◆ Parts of the exercise:
**1.** In the discussion of tennis and chess, give everything from "Like MorningCoffee I" down to "the next shot.", replacing "intently" with "closely".
**2.** In the discussion of tennis and chess, what share of first serves landing in counts as doing well for top tennis players?

◆ Document extract:

- Opening Delimiter -

Tennis is not a turn-based game, it is an almost turn-based game. While it is true you cannot change the direction of the ball once you hit it, you can move left and right or backwards or approach the net. All these options still affect the game highly, while it is your opponents "turn" to move.So basically as you still move, you still affect the position of the game, so basically your turn does not stop after you hit the ball, and the truth is it does never end. It is always both players' turns.
Also the conclusion derived from this "turn-based" analogy is a bit vague.Let us say that the opponent threatens mate in one
Now I can choose between two moves, one that the only thing it does is preventing mate and one which does 1 billion things but does not prevent mate.Is the second move better just because it achieves more things?
In chess it is not neccessarily what you are achieving, but what you are achieving in relation to what your opponent is achieving.
I m a terrible person I know, still it was a nice try :)
LOL...
I thought I wouldn't need to explain that the moves must achieve goals that are meaningful to the position.
I play tennis as well as chess, so this is something I've thought about before. Some of the similarities to my mind...

- Playing white = Having the serve. If you can serve well you have some chance to set the initial direction of the game. If you can serve in varied ways and know your opponents strengths (which in tennis you can see during the match!) you can pick a type of serve that gives you the best chance. (e.g. To the backhand if they seem to less good there than forehand.) When all is said and done though, having the serve is a smallish advantage. Being the better player is a much bigger advantage!

- No one plays well at the beginning. When you're learning the ball goes all over the place, and you need to be relaxed about your shortcomings, have fun, and keep going.

- Even as a top-class player, mistakes are many. The top tennis players are doing well if 70% of their first serves are in. "Unforced error" is a standard tennis term! GMs likewise have plenty of blunders and oversights in their games.

- No one gets to be really good without lots of play, practice and coaching.

- Winning is often about hanging in there when your game is off as much as it is about being a skilled player and hitting great shots.
In chess the idea that a move can achieve more than one thing at a time is pretty fundamental. From the simplest fork right up to the grandest strategy that exerts pressure on both sides of the board, winning often comes down to generating more threats than the opponent can cope with. And since they get one move for every move you get, the only way that happens is if your moves in some sense "do more" than theirs.

I'm not sure how well that really follows from chess being turn-based though, or whether it has any actual parallel in tennis. I can't think of any other turn-based board or card games where it's really anything like as important as in chess. But it could be I just don't know enough about other games.

Like MorningCoffee I also don't think it's helpful to think of tennis as turn-based at all. Quite the opposite in fact! One of the most important steps for me in becoming half-way competent at tennis was realizing you can only return a good serve if you were doing the right things even before they actually hit the ball. That partly means the "checking" motion you see tennis players using as they wait to return that keeps them ready to quickly spring in any direction, and it also means watching the ball intently even when they're bouncing it up and down as they get ready to serve. Equally important is to not stop after you've hit the ball, but keep moving and reposition yourself to be well-placed for the next shot.

Still, if all this helps people get the idea "make your moves do as much as possible", that's definitely a good lesson to remember.

- Closing Delimiter -

◆ Data shown:
- Opening Delimiter -

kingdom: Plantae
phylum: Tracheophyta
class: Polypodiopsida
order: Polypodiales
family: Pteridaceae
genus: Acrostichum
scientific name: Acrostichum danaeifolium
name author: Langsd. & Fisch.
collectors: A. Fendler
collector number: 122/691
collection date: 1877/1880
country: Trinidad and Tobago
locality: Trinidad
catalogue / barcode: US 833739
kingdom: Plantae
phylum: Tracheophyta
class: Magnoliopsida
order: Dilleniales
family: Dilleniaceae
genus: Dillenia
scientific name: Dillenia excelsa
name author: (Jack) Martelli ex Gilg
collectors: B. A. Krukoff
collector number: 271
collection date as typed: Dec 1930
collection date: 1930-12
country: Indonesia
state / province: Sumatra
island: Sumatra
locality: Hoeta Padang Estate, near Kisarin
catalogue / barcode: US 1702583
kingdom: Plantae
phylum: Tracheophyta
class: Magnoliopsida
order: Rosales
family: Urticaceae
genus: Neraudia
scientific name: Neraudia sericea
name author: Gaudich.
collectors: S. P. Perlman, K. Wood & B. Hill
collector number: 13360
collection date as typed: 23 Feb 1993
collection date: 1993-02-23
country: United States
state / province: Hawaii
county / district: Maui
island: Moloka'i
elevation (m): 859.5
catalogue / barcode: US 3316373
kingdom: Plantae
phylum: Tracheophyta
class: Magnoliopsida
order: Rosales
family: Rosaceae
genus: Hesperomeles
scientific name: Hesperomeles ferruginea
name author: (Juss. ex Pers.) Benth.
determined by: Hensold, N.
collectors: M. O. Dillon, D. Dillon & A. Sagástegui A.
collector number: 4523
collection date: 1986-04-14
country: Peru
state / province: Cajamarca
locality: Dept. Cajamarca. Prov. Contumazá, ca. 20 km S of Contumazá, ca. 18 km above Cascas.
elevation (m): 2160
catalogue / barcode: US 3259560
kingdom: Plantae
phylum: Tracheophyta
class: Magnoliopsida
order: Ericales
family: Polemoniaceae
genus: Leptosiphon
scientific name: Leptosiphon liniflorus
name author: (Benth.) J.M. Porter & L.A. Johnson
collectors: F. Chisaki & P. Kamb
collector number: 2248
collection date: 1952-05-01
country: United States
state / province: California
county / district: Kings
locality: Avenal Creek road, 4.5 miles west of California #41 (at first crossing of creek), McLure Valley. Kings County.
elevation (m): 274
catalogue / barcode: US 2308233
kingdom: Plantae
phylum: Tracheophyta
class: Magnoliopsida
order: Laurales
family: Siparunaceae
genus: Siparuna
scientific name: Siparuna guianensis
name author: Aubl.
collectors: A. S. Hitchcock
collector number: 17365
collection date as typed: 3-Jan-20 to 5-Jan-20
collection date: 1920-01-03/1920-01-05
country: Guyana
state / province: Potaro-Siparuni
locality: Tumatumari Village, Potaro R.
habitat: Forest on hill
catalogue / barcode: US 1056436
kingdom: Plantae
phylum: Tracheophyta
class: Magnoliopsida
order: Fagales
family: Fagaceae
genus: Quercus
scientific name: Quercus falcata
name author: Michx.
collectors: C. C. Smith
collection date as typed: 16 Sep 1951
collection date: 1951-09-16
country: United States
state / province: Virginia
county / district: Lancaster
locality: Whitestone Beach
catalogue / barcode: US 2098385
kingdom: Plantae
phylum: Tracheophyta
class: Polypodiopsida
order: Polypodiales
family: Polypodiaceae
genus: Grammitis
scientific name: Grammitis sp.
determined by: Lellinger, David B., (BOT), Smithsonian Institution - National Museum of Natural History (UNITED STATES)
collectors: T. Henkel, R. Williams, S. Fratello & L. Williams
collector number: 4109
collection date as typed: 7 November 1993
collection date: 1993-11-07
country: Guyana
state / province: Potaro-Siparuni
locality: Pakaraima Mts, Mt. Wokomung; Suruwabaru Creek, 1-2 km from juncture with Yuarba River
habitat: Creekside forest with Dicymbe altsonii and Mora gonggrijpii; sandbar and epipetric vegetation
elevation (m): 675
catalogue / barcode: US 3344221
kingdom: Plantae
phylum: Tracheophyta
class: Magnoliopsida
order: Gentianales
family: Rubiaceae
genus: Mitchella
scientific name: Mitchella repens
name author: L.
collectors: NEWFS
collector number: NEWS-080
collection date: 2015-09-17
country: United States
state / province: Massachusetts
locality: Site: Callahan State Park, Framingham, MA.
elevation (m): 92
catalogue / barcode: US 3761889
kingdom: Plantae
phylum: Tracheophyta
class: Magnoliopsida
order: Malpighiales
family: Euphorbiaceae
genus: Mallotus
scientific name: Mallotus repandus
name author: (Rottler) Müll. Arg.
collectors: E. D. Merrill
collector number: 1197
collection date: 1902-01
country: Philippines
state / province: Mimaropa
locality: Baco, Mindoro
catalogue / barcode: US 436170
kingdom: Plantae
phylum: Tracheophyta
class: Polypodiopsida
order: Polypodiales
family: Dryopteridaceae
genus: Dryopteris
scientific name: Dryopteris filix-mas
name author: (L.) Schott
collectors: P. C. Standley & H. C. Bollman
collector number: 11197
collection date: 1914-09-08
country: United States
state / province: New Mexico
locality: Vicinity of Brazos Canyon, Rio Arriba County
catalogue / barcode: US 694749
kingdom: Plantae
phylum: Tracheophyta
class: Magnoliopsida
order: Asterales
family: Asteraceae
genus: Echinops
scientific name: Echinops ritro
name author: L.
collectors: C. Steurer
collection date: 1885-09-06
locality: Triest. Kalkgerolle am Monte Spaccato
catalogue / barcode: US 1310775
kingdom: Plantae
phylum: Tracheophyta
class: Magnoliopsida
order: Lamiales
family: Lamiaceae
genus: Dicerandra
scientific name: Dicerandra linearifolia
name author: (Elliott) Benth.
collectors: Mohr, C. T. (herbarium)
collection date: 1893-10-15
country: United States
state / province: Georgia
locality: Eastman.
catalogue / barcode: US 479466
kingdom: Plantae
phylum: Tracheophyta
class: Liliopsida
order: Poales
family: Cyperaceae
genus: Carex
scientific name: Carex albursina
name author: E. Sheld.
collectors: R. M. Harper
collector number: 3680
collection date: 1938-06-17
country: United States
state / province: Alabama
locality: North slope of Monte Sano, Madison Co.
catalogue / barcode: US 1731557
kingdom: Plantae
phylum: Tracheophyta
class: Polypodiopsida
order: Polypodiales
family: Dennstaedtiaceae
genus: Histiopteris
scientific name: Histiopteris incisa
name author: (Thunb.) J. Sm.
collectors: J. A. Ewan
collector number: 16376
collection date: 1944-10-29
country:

- Closing Delimiter -

◆ Solutions by task:
**1.**
Like MorningCoffee I also don't think it's helpful to think of tennis as turn-based at all. Quite the opposite in fact! One of the most important steps for me in becoming half-way competent at tennis was realizing you can only return a good serve if you were doing the right things even before they actually hit the ball. That partly means the "checking" motion you see tennis players using as they wait to return that keeps them ready to quickly spring in any direction, and it also means watching the ball closely even when they're bouncing it up and down as they get ready to serve. Equally important is to not stop after you've hit the ball, but keep moving and reposition yourself to be well-placed for the next shot.

**2.** 70% of their first serves.